Burmistrz Pozzomaggiore, który w sobotę przemawiał na pogrzebie dwóch ofiar ognia, o ich śmierć oskarżył mafię. Leśnicy i policja też nie mają wątpliwości, że kataklizm to sprawka działających na zlecenie podpalaczy. Wskazują na to badania ekspertów i zeznania świadków. Turyści zwiedzający wyspę samochodem zauważyli, że z auta jadącego przed nimi rzucano w las koktajle Mołotowa. Nikogo nie złapano za rękę, ale prokuratura rozpoczęła już śledztwa. Co gorsza, w miejscach, gdzie udało się opanować żywioł, następnego dnia wybuchają znów pożary. Strażacy są przekonani, że pokrzyżowali plany zleceniodawców, więc podpalacze znów przystąpili do dzieła.

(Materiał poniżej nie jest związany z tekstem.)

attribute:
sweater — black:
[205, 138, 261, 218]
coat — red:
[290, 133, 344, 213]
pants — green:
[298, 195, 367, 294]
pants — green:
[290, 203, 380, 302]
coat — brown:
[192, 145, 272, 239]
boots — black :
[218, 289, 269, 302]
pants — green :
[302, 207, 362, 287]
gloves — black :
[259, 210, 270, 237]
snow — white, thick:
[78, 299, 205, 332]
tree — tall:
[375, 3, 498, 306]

Powtarza się to co roku. Gdy tylko przyjdzie fala upałów, płoną południowe Włochy. Na północy, gdzie nie jest o wiele chłodniej, a wiatr wieje z podobną siłą, pożary nie wybuchają. Trudno nie wiązać paradoksu z tym, że południe, gdzie struktury państwa są słabe, to królestwo organizacji mafijnych. Pożary lasów i pól na terenach atrakcyjnych turystycznie, najczęściej nad morzem, wybuchają dlatego, że ktoś chce tam budować hotele, osiedla i centra usługowe. Dlatego dziewięć lat temu parlament uchwalił prawo, które zabrania budowania czegokolwiek przez co najmniej 15 lat na terenach spalonych lasów i pól. Jak wynika z zeszłorocznej kontroli, w Kalabrii zakaz przestrzegano w 12 proc., w Apulii – w 8 proc. Resztę terenów już zabetonowano.

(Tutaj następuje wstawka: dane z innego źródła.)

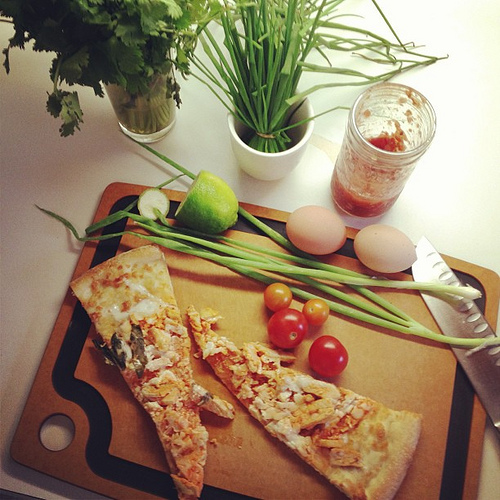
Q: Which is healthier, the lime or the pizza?
A: The lime is healthier than the pizza.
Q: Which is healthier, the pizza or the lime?
A: The lime is healthier than the pizza.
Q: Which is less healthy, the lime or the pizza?
A: The pizza is less healthy than the lime.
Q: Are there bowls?
A: No, there are no bowls.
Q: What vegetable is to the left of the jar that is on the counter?
A: The vegetable is a lime.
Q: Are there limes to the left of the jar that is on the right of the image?
A: Yes, there is a lime to the left of the jar.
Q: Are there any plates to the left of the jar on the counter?
A: No, there is a lime to the left of the jar.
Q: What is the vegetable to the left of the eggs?
A: The vegetable is a lime.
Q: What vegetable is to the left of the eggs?
A: The vegetable is a lime.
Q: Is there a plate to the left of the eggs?
A: No, there is a lime to the left of the eggs.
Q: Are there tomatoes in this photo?
A: Yes, there is a tomato.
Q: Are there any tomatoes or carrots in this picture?
A: Yes, there is a tomato.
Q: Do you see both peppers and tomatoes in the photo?
A: No, there is a tomato but no peppers.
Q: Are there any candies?
A: No, there are no candies.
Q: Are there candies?
A: No, there are no candies.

Gdy pożar wybucha w miejscu słabo dostępnym i odległym od atrakcji turystycznych, to z kolei znak, że komuś brakuje terenu na pastwiska lub pod uprawę. Burmistrz miasteczka Ploaghe Francesco Baule w wypowiedzi dla włoskich mediów stwierdził, że pożary na jego terenie to sprawka „mafii paszowej”. Inni wskazywali na opieszałą akcję ratunkową, oskarżając lokalnych pracowników służb leśnych i strażaków o współpracę z podpalaczami. Właściciel gospodarstwa agroturystycznego na Sycylii, które poszło z dymem, jest przekonany, że to zemsta mafii, bo odmówił płacenia haraczu. Bywa też, że podpalenia to efekt konfliktów między mafijnymi klanami albo konkurentami w turystycznym biznesie.

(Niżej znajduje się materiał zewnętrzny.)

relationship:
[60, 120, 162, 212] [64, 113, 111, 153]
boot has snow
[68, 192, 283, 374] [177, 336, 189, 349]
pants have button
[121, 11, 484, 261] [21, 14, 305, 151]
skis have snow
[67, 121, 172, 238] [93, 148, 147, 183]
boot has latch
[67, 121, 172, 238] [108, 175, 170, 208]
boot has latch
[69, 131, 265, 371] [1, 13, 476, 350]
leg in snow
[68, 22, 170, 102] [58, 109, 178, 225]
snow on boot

Ponieważ od 2000 r. karę za podpalenie podniesiono do dziesięciu lat więzienia, mafia zleca tę robotę leciwym, biednym emerytom, których z racji wieku nie można posłać za kratki. Policji udało się w zeszłym roku schwytać kilkunastu piromanów. Niemal wszyscy byli w wieku emerytalnym. Inną kategorią podpalaczy są sezonowi pracownicy leśni. Podpalają, by zapewnić sobie pracę przy gaszeniu pożaru, a potem przy rekultywacji (państwo przeznacza na nią rocznie pół miliarda euro). Na południu spora część tych pieniędzy trafia do mafijnej kasy.